(The input begins)

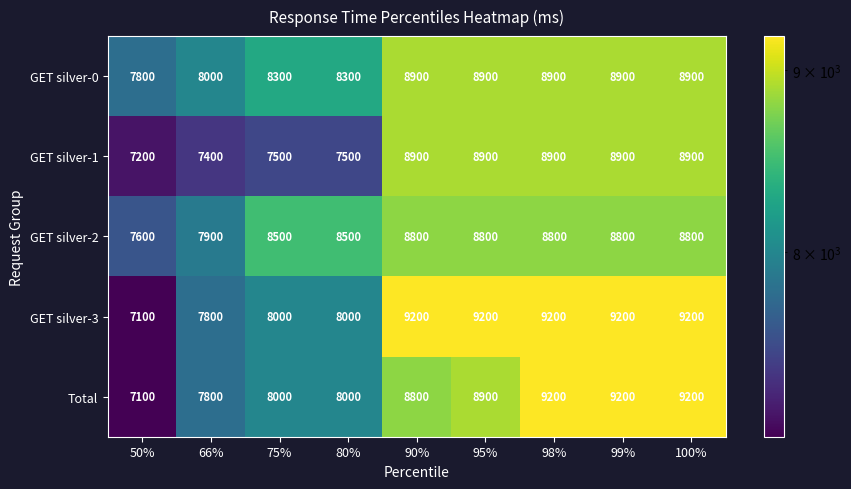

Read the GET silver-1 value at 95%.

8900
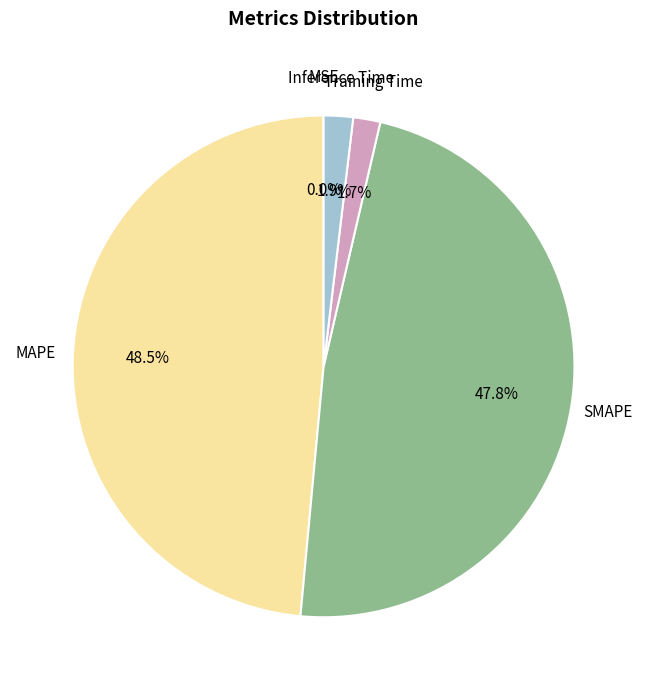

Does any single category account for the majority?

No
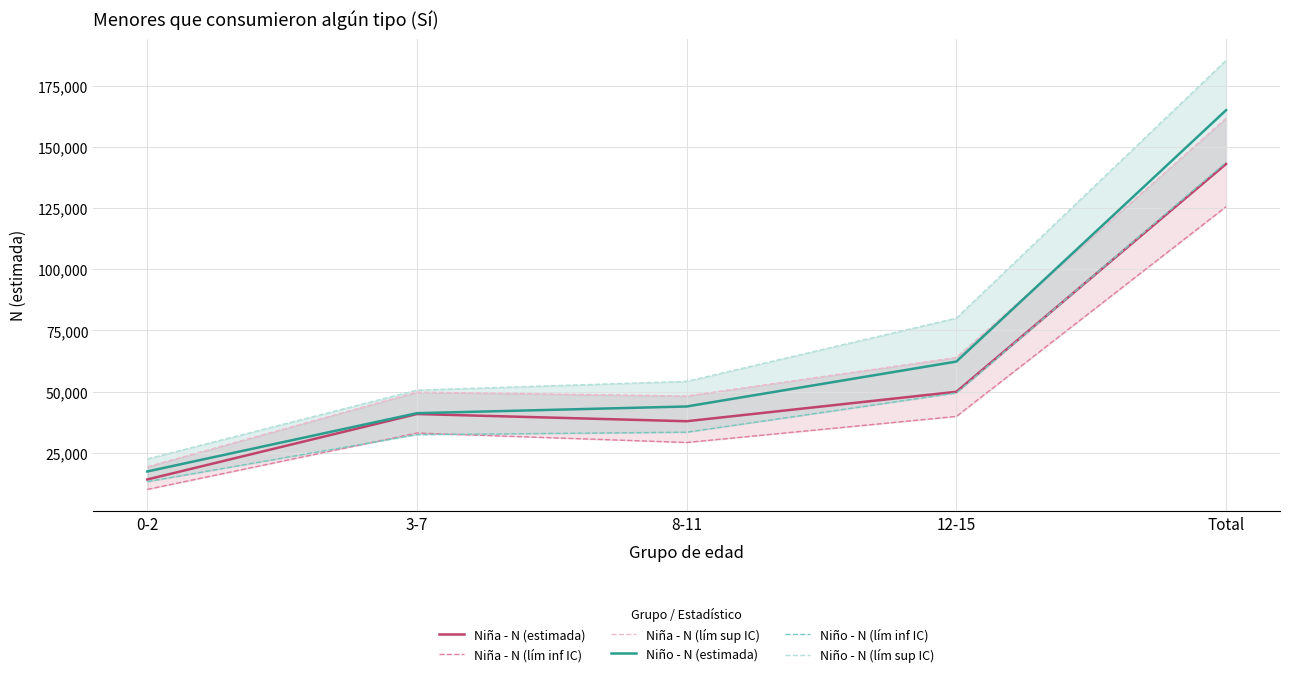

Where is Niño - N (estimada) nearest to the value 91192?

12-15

(The input ends)

■ To-do item
Please copy the lines above word for word, leaving out the pictures.

■ Solution for this task
Read the GET silver-1 value at 95%.

8900

Does any single category account for the majority?

No

Where is Niño - N (estimada) nearest to the value 91192?

12-15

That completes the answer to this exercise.